Latest updates - last updated 7 August 2023
7 August 2023 - We've updated this guidance to reflect the ICO's must, should, could terminology and provide regulatory certainty. We've also changed the title in line with our new approach.
This handy guide to data protection covers some of the key points you need to know and think about when getting started. It directs you to the resources and assistance we provide to support you in using personal information confidently and securely to help your business thrive.
To help you understand what the law says and what we expect, this guidance tells you what organisations must, should, and could do to comply.
Where we say must, this means you’re required to do this by law.
Should doesn’t refer to a legal requirement. But it’s what we expect you to do, unless there’s a good reason not to. If you choose to take a different approach, you must be able to demonstrate this also complies with the law.
Could refers to an option or example you could consider to help you comply with the law effectively.
Any personal information your business holds needs to be used fairly and securely in line with data protection laws. This information could be names, addresses, emails, telephone numbers, and bank or credit card details. It can also include more sensitive information, such as people’s health data or their criminal records.
Keeping personal information secure, and using it responsibly, protects your reputation and helps prevent potential harm or distress to people. Good information management also helps maintain your customers’ trust, which makes good business sense.
There’s no one-size-fits-all when it comes to data protection. Your business is unique and you know it best. This guide will help you decide what to do with the personal information you hold.
Step one: Make a list
You’ll probably have personal information saved on your phone, tablet or computer to enable you to do your job – such as the names and contact details of customers, members or clients.
Start off by making a list of what personal information you have, or plan to collect, even if you don’t have much at first. For this list, you should be generalising types of information such as ‘phone numbers of customers’, rather than listing actual phone numbers.
Data protection laws don’t apply when you’re using personal information for purely personal or household activities, so you can ignore things like your family photo album and personal holiday planning calendar.
Step two: Ask yourself ‘why do I need this information?’
Think carefully about your reasons for having personal information. You must only collect what you actually need, and shouldn’t ask for or keep anything ‘just in case’.

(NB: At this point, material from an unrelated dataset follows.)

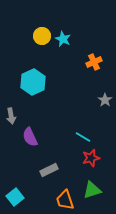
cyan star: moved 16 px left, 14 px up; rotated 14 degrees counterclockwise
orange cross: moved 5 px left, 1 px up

If you’re holding or using people’s information, it must always be fair as well as lawful. This means you should only use their data in ways they’d reasonably expect. For example, if you have a customer's telephone number to arrange a delivery, it wouldn't be fair to use that number to call them for personal reasons - they wouldn't expect you to do that.
You also need a valid reason, known as a ‘lawful basis’. There are six types of lawful basis you can use. Use our lawful basis checker to find out which you can rely on, and keep a record of your decision.
Step three: Think security
People care about their information and you must take steps to protect it. Check your security measures line up with the sensitivity of the personal information you hold. You must put stronger measures in place if the information is sensitive or poses a higher risk for the person it relates to. For example, financial information that could be used for fraudulent purposes.
It’s up to you to decide which measures are appropriate for your business, but this could include things like locking filing cabinets and putting strong passwords on your devices.
Step four: Be transparent
You must tell people why you need their data, who you’ll share it with and how long you’ll keep it for.
For example, as an estate agent, you may share the seller’s information with the purchaser’s solicitor so necessary documents can be completed. You must tell people you’re going to do this.
Having a privacy notice is a great way to be transparent. We have a handy privacy notice template you can use. You must review your privacy information regularly and keep it up to date.
Step five: Respond to people’s data protection rights
People have rights in relation to their information. For example, they can ask you to delete it, challenge the accuracy of it and object to what you’re doing with it. People can also ask you to provide a copy of their personal information – known as a subject access request (SAR).
Putting a process in place for handling individual rights requests can save you time in the long run. It’s worth doing this, even if you’ve never received a request before. Take a look at our step-by-step guide on how to deal with a request for information.
Step six: Know how to handle personal data breaches
If any personal information you’re responsible for is lost, accidentally destroyed, altered without proper permission, damaged or disclosed to someone it shouldn’t have been, this could be a personal data breach. This could be as a result of a cyber-attack, flood, fire or theft.
Where this happens, you’ll need to act quickly and you may need to report it to us within 72 hours.
It makes good business sense to put an action plan in place sooner rather than later. We’re here to help. We have guidance on how to respond to a personal data breach and understanding and assessing risk in personal data breaches to help you.
Step seven: Check if you need to register with us
Step eight: Set some reminders
Data protection compliance is a journey, and we’re here to help as your business grows. We regularly update our website to help you improve your data protection compliance. Setting regular reminders to check our news and guidance pages will help keep you on track.